ACTIVITY: Only one stretch of the data below is needed: the line with "change=appeared; new=banco (negro);" through the last line. Output it exactly and drop the pictures.

══ RECORDS FOR THIS TASK ══

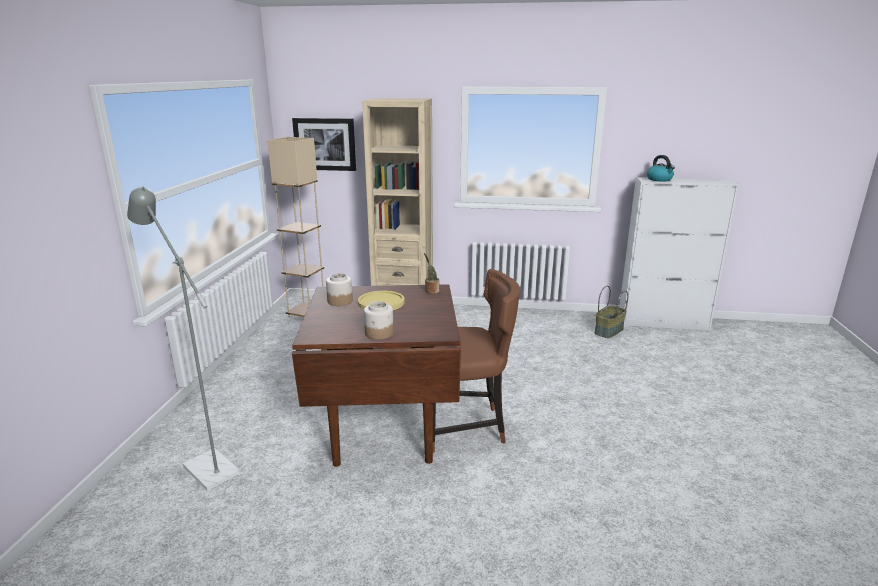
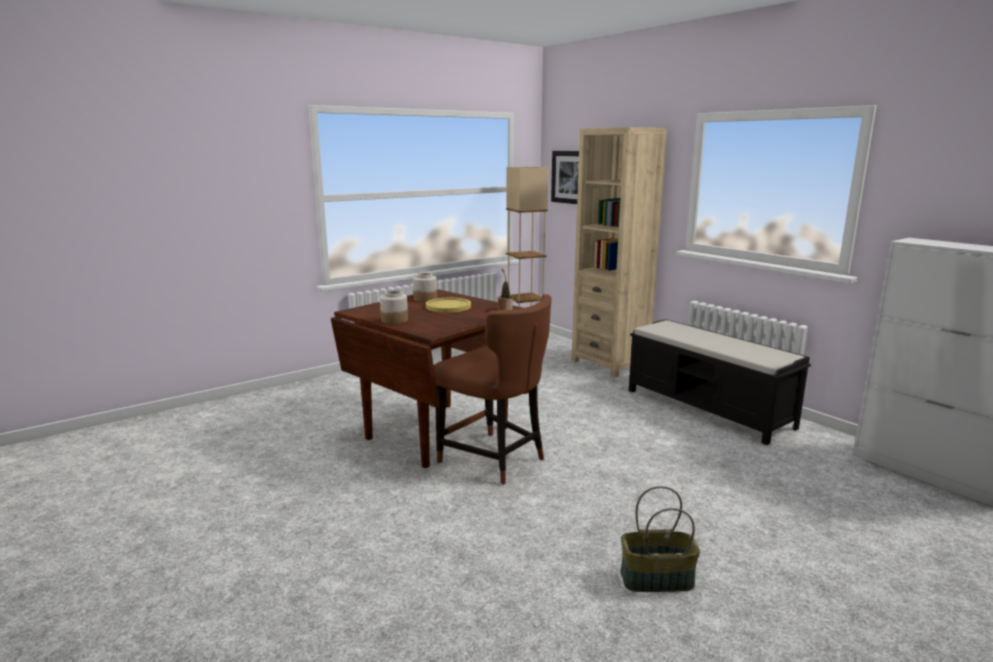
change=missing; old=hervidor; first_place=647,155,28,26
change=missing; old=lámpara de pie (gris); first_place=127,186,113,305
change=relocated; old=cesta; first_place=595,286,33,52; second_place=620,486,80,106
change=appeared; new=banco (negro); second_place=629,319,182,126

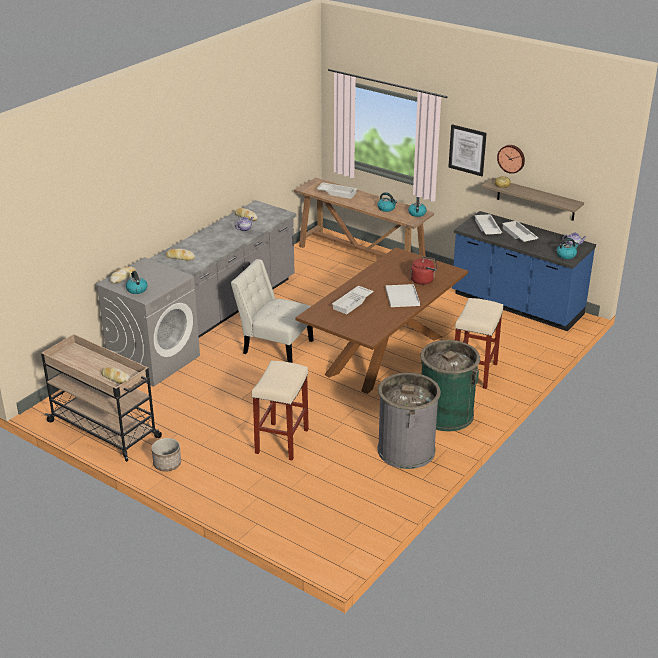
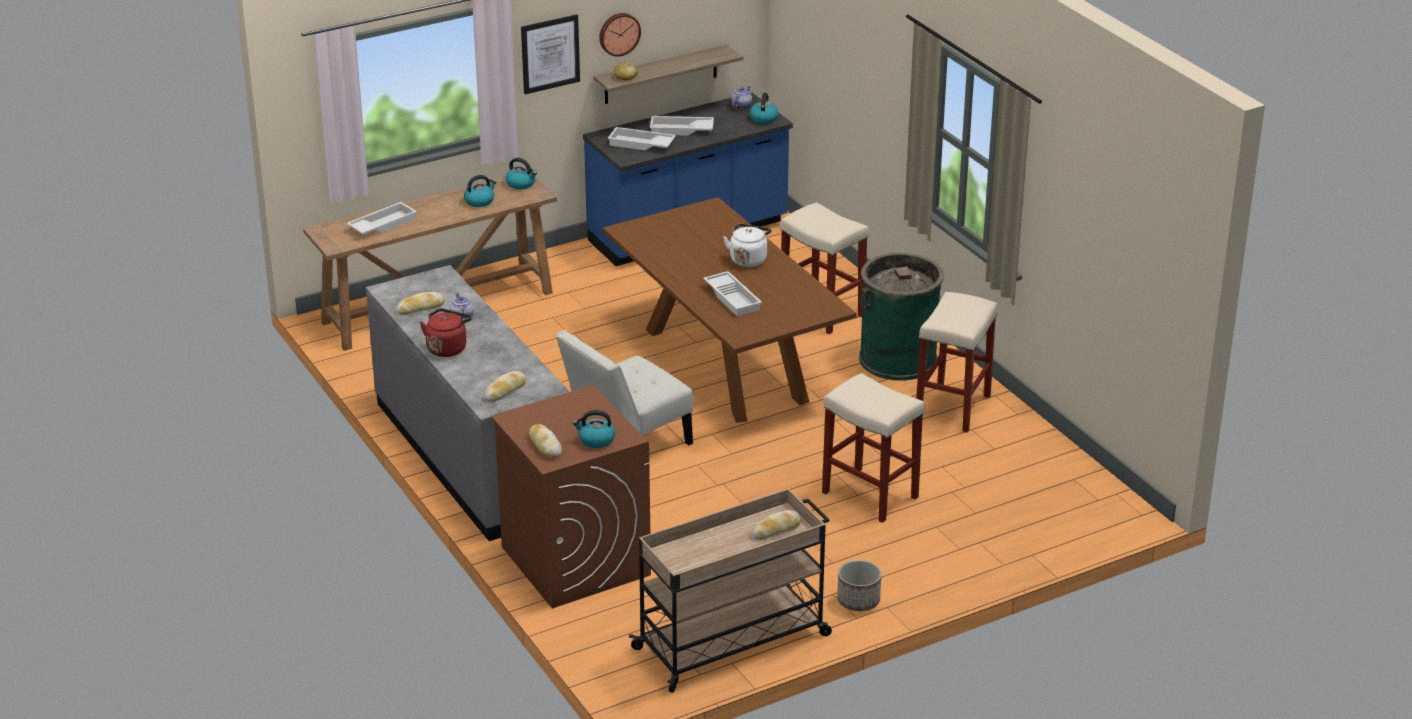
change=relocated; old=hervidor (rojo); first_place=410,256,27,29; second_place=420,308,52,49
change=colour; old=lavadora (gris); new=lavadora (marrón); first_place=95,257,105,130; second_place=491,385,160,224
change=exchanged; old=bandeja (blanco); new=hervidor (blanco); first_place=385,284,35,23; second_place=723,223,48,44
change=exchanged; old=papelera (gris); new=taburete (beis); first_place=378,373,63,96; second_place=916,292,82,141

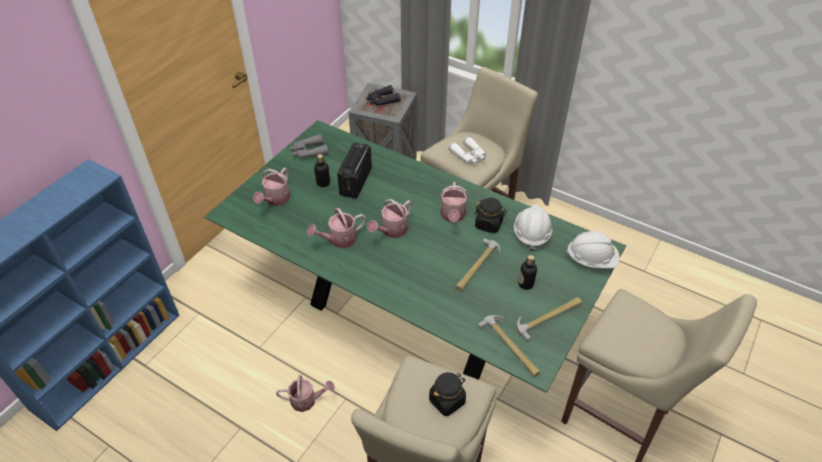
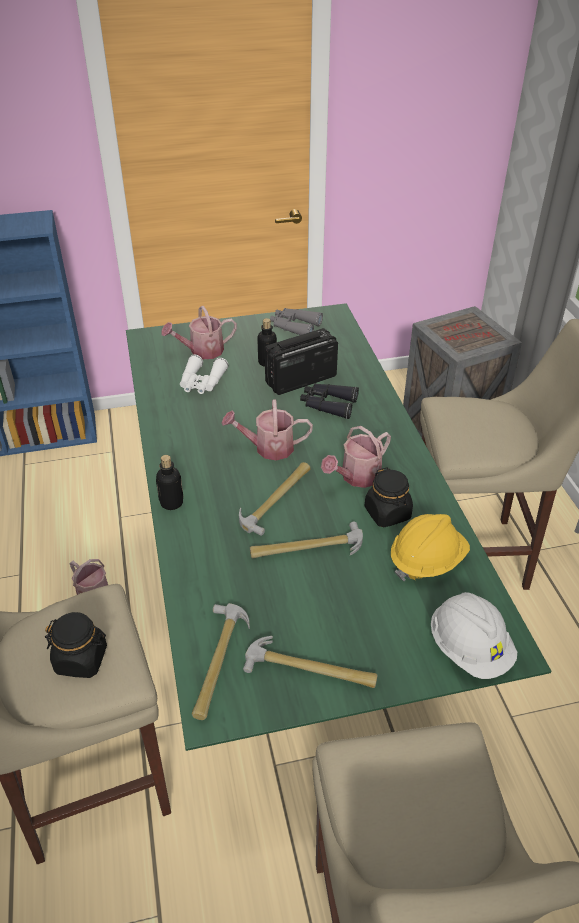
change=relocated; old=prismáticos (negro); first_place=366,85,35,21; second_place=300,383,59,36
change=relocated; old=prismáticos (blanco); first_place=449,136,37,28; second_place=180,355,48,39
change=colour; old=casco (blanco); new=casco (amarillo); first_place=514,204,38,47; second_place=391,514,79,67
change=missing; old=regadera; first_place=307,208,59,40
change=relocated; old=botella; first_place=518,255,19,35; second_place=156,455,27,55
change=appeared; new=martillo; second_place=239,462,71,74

═══

EXERCISE ANSWER:
change=appeared; new=banco (negro); second_place=629,319,182,126

change=relocated; old=hervidor (rojo); first_place=410,256,27,29; second_place=420,308,52,49
change=colour; old=lavadora (gris); new=lavadora (marrón); first_place=95,257,105,130; second_place=491,385,160,224
change=exchanged; old=bandeja (blanco); new=hervidor (blanco); first_place=385,284,35,23; second_place=723,223,48,44
change=exchanged; old=papelera (gris); new=taburete (beis); first_place=378,373,63,96; second_place=916,292,82,141

change=relocated; old=prismáticos (negro); first_place=366,85,35,21; second_place=300,383,59,36
change=relocated; old=prismáticos (blanco); first_place=449,136,37,28; second_place=180,355,48,39
change=colour; old=casco (blanco); new=casco (amarillo); first_place=514,204,38,47; second_place=391,514,79,67
change=missing; old=regadera; first_place=307,208,59,40
change=relocated; old=botella; first_place=518,255,19,35; second_place=156,455,27,55
change=appeared; new=martillo; second_place=239,462,71,74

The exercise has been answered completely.